How this works is not by getting our cells to take in more glucose, but to reduce the excess glucose put into our blood by our livers, who are confused by this low AMPK and think the cells are starving and we need more sugar in our blood to feed them.

It is well worth mentioning that these things lower blood sugar but they also lower glucose uptake, and lower insulin levels as well, the opposite of what the tale of the trapped glucose tells us needs to be done.

One’s degree of insulin resistance also sets the threshold here, where proper cellular glucose uptake is achieved, for instance in the fasting state of a non diabetic this might be 90, where at 90 the cells get fed enough but not too much, and in a diabetic this tends to be higher.

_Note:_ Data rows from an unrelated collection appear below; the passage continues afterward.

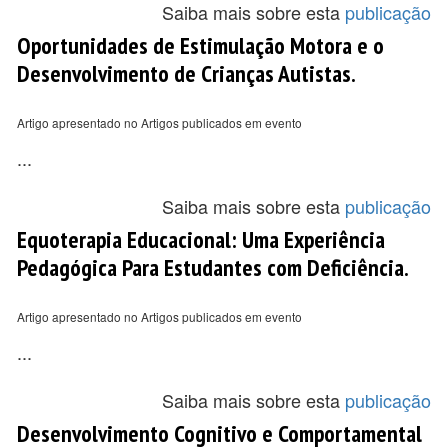
Saiba mais sobre esta
publicação
Oportunidades de Estimulação Motora e o
Desenvolvimento de Crianças Autistas.
Artigo apresentado no Artigos publicados em evento
...
Saiba mais sobre esta
publicação
Equoterapia Educacional: Uma Experiência
Pedagógica Para Estudantes com Deficiência.
Artigo apresentado no Artigos publicados em evento
...
Saiba mais sobre esta
publicação
Desenvolvimento Cognitivo e Comportamental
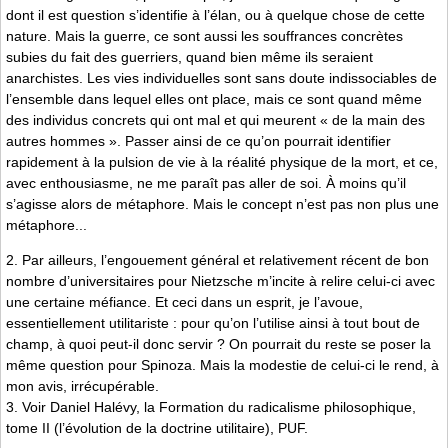
dont il est question s’identifie à l’élan, ou à quelque chose de cette
nature. Mais la guerre, ce sont aussi les souffrances concrètes
subies du fait des guerriers, quand bien même ils seraient
anarchistes. Les vies individuelles sont sans doute indissociables de
l’ensemble dans lequel elles ont place, mais ce sont quand même
des individus concrets qui ont mal et qui meurent « de la main des
autres hommes ». Passer ainsi de ce qu’on pourrait identifier
rapidement à la pulsion de vie à la réalité physique de la mort, et ce,
avec enthousiasme, ne me paraît pas aller de soi. À moins qu’il
s’agisse alors de métaphore. Mais le concept n’est pas non plus une
métaphore...
2. Par ailleurs, l’engouement général et relativement récent de bon
nombre d’universitaires pour Nietzsche m’incite à relire celui-ci avec
une certaine méfiance. Et ceci dans un esprit, je l’avoue,
essentiellement utilitariste : pour qu’on l’utilise ainsi à tout bout de
champ, à quoi peut-il donc servir ? On pourrait du reste se poser la
même question pour Spinoza. Mais la modestie de celui-ci le rend, à
mon avis, irrécupérable.
3. Voir Daniel Halévy, la Formation du radicalisme philosophique,
tome II (l’évolution de la doctrine utilitaire), PUF.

How much glucose is taken in by cells very much depends on blood sugar levels by the way, this is not just how much insulin there is, the more sugar there is in the blood, the more gets taken in, independent of insulin levels.  So we may need to be 140 or 150 to get well fed in our current state.  Increasing insulin can take this down for a time but what it does is shunt too much glucose into the cells, damaging them further, and causing them to resist it even more as this continues.

Resistance isn’t even the proper word here, cellular damage would be a better way to describe this, and we have turned our backs on our cells, what really matters here, in favor of just looking at how much glucose is in our blood, and then pounding away at the doors of cells, and injuring them, for the sake of better readings on our glucometers.  That actually describes our typical approach pretty well.